LGAINov 26, 2025

Scale-Agnostic Kolmogorov-Arnold Geometry in Neural Networks

arXiv:2511.21626v3
Originality Synthesis-oriented
AI Analysis

This addresses the problem of understanding geometric structure in neural networks for machine learning researchers, but it is incremental as it extends prior synthetic findings to a more realistic dataset.

The paper investigated whether Kolmogorov-Arnold geometric structure emerges in neural networks on realistic high-dimensional data, finding that it appears consistently across spatial scales in MNIST digit classification tasks.

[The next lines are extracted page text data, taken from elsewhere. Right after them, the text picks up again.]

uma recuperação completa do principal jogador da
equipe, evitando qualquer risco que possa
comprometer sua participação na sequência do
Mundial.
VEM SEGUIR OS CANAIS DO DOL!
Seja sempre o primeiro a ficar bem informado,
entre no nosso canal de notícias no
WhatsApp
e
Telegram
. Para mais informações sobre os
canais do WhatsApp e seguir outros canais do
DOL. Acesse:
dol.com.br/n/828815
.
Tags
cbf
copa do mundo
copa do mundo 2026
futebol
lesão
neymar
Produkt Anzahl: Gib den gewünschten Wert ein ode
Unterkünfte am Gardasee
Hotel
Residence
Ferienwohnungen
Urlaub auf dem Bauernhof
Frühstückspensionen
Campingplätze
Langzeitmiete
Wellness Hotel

Recent work by Freedman and Mulligan demonstrated that shallow multilayer perceptrons spontaneously develop Kolmogorov-Arnold geometric (KAG) structure during training on synthetic three-dimensional tasks. However, it remained unclear whether this phenomenon persists in realistic high-dimensional settings and what spatial properties this geometry exhibits. We extend KAG analysis to MNIST digit classification (784 dimensions) using 2-layer MLPs with systematic spatial analysis at multiple scales. We find that KAG emerges during training and appears consistently across spatial scales, from local 7-pixel neighborhoods to the full 28x28 image. This scale-agnostic property holds across different training procedures: both standard training and training with spatial augmentation produce the same qualitative pattern. These findings reveal that neural networks spontaneously develop organized, scale-invariant geometric structure during learning on realistic high-dimensional data.